Our relationship went through a clear arc of him idealizing me, then bringing up complaints that at first I did not understand, then devaluing me using any ammunition available. His ego is so weak that anything I say can be twisted into a hideous put-down. Any tone of voice or look on my face will do if I have been careful to utter no words. I get stone-walling/silent treatment for days at a time on a regular basis, which means when we are apart that I don't even know if he is alive or dead from one of his health issues or has made good on a suicide threat.

For a long time he would not let me have the key to his apartment. I found this suspicious but it was just his mistrust. I now have a key (what a glorious victory!). However, he has walked out on me after a sudden argument, saying as he often does that I "created an unsafe situation." With him, that can mean anything. What situation is truly safe? Certainly none that he is involved in, with his topsy-turvy emotions.

After walking out on me in the middle of the night and flying back to his city when we had been planning to spend some time together at my home, he was posting on Facebook about the fun things he was doing in his city. Then he would text me his "Love you's" as though nothing were amiss. I snapped. I texted him that I never wanted to see him or hear from him again. We have broken up about once a year in our 3-year marriage, and each time I have shelled out money right away to begin divorce proceedings and then lost it all when we reconciled. This time I am waiting to let some time pass before making a decision that might cause me to backslide.

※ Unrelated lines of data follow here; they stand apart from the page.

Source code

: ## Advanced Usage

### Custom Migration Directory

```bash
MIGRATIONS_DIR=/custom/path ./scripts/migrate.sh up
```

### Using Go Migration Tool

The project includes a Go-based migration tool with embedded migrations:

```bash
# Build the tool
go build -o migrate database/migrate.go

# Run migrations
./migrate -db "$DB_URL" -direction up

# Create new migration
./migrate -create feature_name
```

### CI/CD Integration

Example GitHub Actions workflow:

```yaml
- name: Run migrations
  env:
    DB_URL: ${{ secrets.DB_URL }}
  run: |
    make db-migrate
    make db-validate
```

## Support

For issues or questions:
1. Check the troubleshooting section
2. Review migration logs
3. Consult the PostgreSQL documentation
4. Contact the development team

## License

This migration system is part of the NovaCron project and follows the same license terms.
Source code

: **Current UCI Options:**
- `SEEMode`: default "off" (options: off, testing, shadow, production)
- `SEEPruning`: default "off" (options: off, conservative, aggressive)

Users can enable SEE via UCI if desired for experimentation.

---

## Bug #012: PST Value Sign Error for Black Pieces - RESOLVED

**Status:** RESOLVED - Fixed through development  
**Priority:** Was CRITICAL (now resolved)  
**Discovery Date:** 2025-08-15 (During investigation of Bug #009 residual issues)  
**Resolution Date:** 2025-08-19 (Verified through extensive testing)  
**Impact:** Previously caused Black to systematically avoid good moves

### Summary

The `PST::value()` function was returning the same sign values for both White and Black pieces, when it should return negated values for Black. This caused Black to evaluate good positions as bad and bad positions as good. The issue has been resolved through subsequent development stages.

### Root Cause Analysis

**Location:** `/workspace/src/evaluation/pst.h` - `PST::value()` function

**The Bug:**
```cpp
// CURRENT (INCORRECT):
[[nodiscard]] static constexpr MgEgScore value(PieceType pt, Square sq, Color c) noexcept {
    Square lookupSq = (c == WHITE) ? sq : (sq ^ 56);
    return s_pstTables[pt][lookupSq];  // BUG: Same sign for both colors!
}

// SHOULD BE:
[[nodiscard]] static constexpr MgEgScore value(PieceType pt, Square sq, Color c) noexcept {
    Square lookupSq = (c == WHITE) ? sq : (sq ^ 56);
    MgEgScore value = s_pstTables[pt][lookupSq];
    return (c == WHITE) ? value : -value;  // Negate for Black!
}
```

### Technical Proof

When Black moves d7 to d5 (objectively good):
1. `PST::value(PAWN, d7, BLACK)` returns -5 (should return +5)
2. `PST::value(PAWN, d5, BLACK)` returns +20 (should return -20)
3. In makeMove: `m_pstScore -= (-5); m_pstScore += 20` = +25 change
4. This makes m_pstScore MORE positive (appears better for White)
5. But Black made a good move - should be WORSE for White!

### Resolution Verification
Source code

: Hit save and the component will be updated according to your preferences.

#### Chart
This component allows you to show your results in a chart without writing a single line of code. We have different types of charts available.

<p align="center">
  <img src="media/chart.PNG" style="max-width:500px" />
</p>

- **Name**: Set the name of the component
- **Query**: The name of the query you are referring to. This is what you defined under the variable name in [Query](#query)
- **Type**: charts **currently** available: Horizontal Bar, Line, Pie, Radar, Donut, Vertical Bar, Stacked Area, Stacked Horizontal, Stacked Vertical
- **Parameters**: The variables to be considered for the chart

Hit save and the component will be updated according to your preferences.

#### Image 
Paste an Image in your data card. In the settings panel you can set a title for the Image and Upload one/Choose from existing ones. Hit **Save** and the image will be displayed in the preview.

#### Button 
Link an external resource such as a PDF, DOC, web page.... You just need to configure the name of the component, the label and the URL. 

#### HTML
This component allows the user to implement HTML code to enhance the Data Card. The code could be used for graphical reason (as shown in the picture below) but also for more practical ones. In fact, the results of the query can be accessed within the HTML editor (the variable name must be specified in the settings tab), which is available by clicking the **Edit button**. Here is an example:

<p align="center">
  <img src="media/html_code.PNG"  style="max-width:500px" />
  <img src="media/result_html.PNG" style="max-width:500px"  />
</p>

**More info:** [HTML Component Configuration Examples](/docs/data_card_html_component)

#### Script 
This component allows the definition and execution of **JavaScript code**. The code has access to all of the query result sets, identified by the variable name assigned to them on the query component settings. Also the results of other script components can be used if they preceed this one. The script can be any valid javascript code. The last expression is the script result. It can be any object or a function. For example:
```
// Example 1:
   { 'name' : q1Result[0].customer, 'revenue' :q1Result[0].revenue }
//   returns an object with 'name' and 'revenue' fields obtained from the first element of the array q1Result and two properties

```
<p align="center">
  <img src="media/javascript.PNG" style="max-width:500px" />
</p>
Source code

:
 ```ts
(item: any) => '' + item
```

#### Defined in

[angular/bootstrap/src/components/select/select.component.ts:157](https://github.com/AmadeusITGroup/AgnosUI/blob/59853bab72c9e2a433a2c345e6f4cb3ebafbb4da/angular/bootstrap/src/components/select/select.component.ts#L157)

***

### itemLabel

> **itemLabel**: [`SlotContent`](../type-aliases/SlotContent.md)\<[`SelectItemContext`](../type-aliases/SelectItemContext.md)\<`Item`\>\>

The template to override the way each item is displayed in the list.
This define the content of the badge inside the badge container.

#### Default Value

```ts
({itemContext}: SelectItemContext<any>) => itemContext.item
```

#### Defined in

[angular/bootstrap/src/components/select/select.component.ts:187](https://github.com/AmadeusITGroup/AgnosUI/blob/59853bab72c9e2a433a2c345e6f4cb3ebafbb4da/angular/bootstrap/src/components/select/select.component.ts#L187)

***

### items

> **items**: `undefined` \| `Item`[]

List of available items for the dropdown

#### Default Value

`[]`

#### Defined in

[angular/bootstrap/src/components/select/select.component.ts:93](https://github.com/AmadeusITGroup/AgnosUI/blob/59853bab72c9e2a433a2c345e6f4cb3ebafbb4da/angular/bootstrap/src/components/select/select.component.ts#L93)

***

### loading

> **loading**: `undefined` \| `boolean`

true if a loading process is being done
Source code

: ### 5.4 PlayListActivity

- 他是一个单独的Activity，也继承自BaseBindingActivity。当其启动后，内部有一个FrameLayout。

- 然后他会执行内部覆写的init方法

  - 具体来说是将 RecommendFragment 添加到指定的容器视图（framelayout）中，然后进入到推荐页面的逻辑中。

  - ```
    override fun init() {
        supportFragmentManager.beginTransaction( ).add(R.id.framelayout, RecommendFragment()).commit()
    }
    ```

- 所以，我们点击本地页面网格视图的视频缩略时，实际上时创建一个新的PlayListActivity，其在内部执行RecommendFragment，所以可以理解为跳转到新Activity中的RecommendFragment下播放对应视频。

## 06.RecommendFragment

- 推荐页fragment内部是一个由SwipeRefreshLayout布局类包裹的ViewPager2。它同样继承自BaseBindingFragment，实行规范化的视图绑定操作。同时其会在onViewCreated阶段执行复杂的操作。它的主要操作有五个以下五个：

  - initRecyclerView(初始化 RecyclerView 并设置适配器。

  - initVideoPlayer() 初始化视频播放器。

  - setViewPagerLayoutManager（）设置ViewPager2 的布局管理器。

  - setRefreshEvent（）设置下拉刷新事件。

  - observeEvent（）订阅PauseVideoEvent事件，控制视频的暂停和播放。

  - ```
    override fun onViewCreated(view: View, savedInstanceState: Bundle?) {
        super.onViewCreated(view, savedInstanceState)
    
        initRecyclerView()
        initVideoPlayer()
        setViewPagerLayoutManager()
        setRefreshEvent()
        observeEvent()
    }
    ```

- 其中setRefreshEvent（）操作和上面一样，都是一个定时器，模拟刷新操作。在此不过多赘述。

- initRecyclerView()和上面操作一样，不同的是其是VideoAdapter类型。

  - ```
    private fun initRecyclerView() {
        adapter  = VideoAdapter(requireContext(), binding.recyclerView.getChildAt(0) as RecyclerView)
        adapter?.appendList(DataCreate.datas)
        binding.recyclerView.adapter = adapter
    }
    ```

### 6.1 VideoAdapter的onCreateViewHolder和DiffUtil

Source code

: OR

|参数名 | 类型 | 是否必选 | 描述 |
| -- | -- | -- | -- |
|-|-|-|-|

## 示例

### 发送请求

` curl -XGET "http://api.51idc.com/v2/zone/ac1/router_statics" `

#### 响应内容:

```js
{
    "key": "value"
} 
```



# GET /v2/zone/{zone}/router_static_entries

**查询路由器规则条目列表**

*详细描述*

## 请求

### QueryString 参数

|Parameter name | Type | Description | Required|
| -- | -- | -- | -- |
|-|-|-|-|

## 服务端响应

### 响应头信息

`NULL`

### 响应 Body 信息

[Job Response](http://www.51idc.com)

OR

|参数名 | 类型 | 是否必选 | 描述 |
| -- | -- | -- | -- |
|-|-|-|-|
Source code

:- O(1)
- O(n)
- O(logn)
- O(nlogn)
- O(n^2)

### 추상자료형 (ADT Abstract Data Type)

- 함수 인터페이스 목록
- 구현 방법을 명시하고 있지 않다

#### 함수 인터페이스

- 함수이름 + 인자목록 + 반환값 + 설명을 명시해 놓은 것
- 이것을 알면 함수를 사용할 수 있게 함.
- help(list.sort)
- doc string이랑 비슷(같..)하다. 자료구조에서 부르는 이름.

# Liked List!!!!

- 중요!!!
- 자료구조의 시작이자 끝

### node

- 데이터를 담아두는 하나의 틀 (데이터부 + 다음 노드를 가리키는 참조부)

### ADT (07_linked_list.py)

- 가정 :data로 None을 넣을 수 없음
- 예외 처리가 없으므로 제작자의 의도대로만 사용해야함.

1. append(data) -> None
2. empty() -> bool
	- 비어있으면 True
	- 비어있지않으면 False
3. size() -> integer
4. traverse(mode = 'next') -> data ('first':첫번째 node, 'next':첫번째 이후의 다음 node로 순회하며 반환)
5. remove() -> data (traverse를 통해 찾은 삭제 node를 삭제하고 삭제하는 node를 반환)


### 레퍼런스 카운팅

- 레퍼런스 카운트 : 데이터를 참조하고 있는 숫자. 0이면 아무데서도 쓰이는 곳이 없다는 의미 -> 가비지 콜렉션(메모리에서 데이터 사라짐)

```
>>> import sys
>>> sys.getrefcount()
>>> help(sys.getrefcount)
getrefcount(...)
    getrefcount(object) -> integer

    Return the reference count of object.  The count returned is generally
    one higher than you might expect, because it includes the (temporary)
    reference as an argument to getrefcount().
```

He has not tried to phone or text or email me during the week of NC. I am starting to miss him terribly. I do love him very much. However, this time I thought it was really time to cut my losses and my children agreed. Even though my daughter had been calling him ":)ad," she urged me to divorce him. They are onto his controlling behavior, which irks him severely (he claims they are avoiding his disciplinary measures, which are so much more efficient than mine). Have been reading my old favorites about BPD along with new things. Don't know what to do.